> **ABOUT THIS TASK**:
Carry on the passage about Mill City Grows and its farm-to-cocktail party, beginning right after its last sentence, not with the records.

> **DOCUMENT EXTRACT**:
Consequently, they had many raffle items donated.
The main purpose of the farm-to-cocktail party was “to celebrate the feeling of Mill City Grows ... celebrate growers and the power of food to bring the community together” Slater said.
How did they invite people to attend?
“Grass roots — word of mouth — is probably the most important communication we have,” Slater said.
Utilizing their mailing list of 400 or more and an email list of over 1,000, plus a website and space in social media such as Facebook, etc., those not seen eyeball to eyeball are notified of events such as the farm-to-cocktail party.
“We won’t work (as an organization) unless we are really connected with people we are growing for ... We have to figure out what they want,” Sisson said. “It is important to care about the people you are producing food for.”
She estimates that about half of her time is spent working with people on food issues. With this kind of connectivity, it is little wonder that the community supports the efforts of Mill City Grows.

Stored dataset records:
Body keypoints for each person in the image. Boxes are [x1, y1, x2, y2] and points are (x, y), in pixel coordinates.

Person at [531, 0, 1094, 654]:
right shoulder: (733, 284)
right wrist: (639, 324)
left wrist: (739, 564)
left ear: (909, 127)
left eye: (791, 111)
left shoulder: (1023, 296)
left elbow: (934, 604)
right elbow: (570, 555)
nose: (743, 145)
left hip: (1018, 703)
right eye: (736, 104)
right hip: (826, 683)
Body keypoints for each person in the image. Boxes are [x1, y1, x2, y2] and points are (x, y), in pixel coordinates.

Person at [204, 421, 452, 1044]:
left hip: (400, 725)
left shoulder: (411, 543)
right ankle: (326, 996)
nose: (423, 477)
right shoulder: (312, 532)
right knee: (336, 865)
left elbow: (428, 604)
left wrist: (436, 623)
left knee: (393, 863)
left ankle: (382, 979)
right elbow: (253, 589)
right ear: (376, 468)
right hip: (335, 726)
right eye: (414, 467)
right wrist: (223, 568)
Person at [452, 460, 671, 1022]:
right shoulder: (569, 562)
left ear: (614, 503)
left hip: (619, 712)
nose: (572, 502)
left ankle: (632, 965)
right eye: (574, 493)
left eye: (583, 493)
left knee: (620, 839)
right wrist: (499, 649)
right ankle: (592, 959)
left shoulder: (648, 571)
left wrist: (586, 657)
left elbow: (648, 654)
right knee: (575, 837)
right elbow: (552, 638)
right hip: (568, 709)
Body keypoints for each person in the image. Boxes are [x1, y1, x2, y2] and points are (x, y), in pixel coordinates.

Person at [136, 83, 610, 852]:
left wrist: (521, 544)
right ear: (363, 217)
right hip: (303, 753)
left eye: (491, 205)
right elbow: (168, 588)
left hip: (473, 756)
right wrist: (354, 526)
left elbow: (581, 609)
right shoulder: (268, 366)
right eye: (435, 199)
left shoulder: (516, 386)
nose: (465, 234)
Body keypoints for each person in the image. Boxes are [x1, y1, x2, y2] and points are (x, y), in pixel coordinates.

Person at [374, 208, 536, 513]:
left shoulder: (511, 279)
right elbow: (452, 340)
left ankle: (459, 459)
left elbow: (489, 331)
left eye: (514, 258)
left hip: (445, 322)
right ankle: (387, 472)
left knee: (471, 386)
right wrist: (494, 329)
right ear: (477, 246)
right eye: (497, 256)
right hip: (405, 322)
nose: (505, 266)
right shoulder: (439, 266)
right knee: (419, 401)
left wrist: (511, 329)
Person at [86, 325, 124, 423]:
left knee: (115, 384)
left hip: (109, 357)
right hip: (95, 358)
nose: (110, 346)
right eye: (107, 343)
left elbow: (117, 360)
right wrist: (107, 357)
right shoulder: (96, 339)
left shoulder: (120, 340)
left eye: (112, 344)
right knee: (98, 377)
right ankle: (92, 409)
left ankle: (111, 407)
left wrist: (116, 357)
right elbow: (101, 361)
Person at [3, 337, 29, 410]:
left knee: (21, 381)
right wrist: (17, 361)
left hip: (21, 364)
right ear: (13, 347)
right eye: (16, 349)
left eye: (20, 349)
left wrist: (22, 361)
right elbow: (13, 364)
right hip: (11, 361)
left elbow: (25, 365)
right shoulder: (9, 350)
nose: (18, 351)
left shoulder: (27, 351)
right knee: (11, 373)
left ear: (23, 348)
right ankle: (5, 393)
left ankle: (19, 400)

> **EXERCISE ANSWER**:
The farm-to-cocktail party proceeds were only a small portion of their annual budget of $370,000.
As for the rest of their budget, production accounts for 13 percent, while a harvest celebration, local, state and federal grants help, along with donations, corporate partnerships and sponsorships. Roughly 20 percent of their funding is from government.
“Here’s to mud in your eye!” is a phrase to wish someone good cheer with a cocktail but which may have had an origin with farmers wishing each other well before the start of a season.
For more information, go to www.MillCityGrows.org.
To throw a farm-to cocktail event, here are a few of the recipes shared by Booze Époque. Alcohol-free “mocktails” can be made by replacing the alcohol with club soda. These recipes make large amounts.
1/4 ounce beet juice
1 ounce rose cardamom simple syrup (recipe follows)
1 ounce lemon juice
1 ounce club soda
1-1/2 ounces vodka (or substitute club soda)
Rose petal garnish
Fill a shaker halfway with ice and add all ingredients except for club soda. Shake vigorously and pour into a tall glass. Top cocktail with club soda and garnish with rose petal.
Rose Cardamom Simple Syrup
Boil for 15 minutes:
2 cups rose water
5 cups water
5 cups sugar
7 teaspoons of cardamom
Let cool. Strain out cardamom. Store in refrigerator for up to one month. (Note: This also makes a wonderful syrup for a non-alcoholic lemonade or limeade.)
2 thick slices fresh cucumber
3/4 ounce herb simple syrup (recipe follows)
1/4 ounce lime juice
2 ounces grapefruit juice
2 ounces gin (or substitute club soda)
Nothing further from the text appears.